Ire was back the next day. Hared had sent back a curt message:
Don't be a fool,
and ordered that Hem come back to the base in three days' time. It was less incendiary than Hem had expected.

He waited for three days, resting as much as he could, trying to control the nausea that constantly afflicted him in this place. He practiced holding it within him, willing his body to ignore it. He could do nothing properly if he were sick all the time. After a day, he found a way to suppress it; the sickness was still there, but he could live with it.

That three-day wait was one of the hardest things he had ever done. Every moment he was tormented by the fear of what might be happening to Zelika; terrible images rose unbidden in his mind. But he knew he had to leave a gap between Zelika's appearance and his own if his plan was to have any chance of succeeding.

Again and again he went over the sequence of events that had led to Zelika's capture, wondering if there was something he could have done to prevent it. He realized now that the main reason Zelika had agreed to come with him was that she hoped to find out what had happened to her brothers and sisters; he knew that she suspected that they had been captured rather than killed. He blamed himself: he should have guessed. Now that he thought about it, it was obvious; and yet the possibility that she might see one of her family hadn't even entered his head. Of course, she had lost all self-control when she had seen her brother. Uselessly, Hem cursed that cruel chance.

Worst of all, he remembered it was his fault that she had come at all. It was Hem's cajoling that had made her agree to work with Hared. If it hadn't been for him, none of this would have happened. He allayed his misery by observing the camp with ferocious concentration, taking careful note of everything he saw. To his surprise, there were no more sorties into the forest. No one came looking for him and nothing moved on the road. He thought this was encouraging; if they had discovered something important, they would surely have sent a message to Den Raven.
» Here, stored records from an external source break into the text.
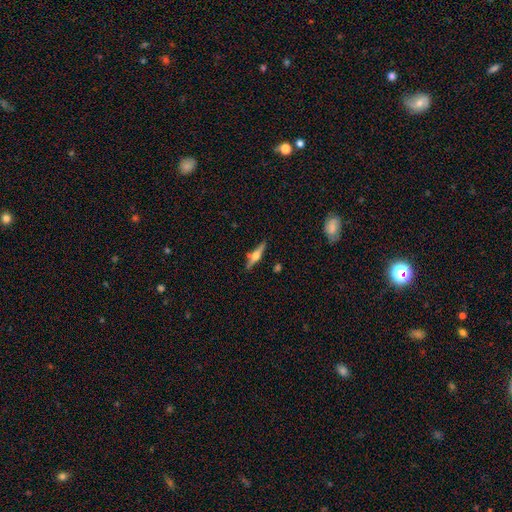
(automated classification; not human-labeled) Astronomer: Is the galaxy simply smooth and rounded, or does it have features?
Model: featured or disk — 62%.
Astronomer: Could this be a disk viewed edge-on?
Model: yes — 96%.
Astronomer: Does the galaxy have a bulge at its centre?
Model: rounded — 92%.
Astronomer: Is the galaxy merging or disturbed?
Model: none — 80%.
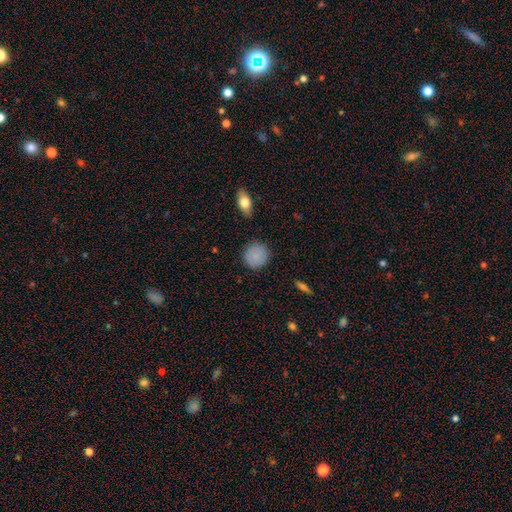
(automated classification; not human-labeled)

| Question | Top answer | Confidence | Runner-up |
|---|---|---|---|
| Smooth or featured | smooth | 86% | star or artifact (8%) |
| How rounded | round | 91% | in between (8%) |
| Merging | none | 87% | minor disturbance (9%) |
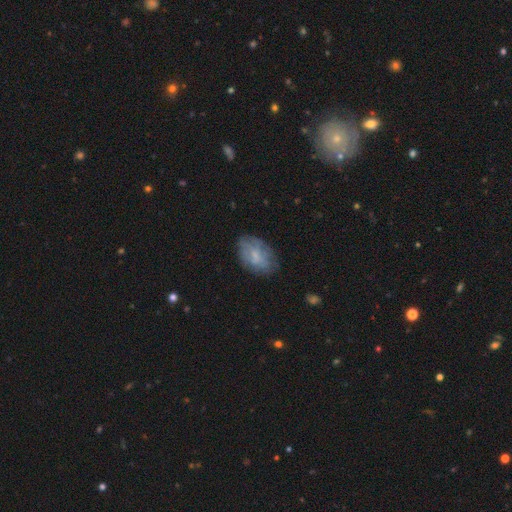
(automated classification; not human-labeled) Overall: smooth (56%; featured or disk 36%). How rounded: in between (89%). Merging: none (68%).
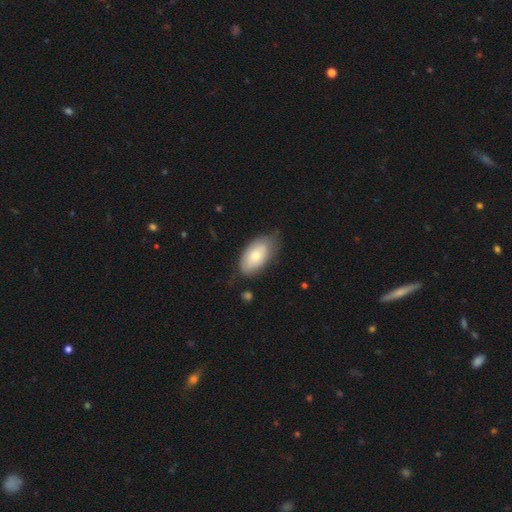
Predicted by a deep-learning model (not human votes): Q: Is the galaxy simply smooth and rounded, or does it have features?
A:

He watched the little figures training all day, from the moment the pale sun emerged in the morning to last light, and noted what they were doing. He decided that his initial estimate of around three ranks of children – just under one thousand – was fairly accurate. Then he sent Ire back to Hared with his latest observations, and said he was staying where he was.

Ire returned a little flustered, with direct orders that Hem return to Hared. Hem nodded, smiling grimly, and began to prepare his disguising spell. Ire watched him in silent alarm for a time, and then asked him what he was doing.

I'm going into the camp,
he said.
You'll have to tell Hared.

You're as braintwisted as the girl,
hissed Ire, in sudden anger.
You'll never get out. Not even birds fly over that place.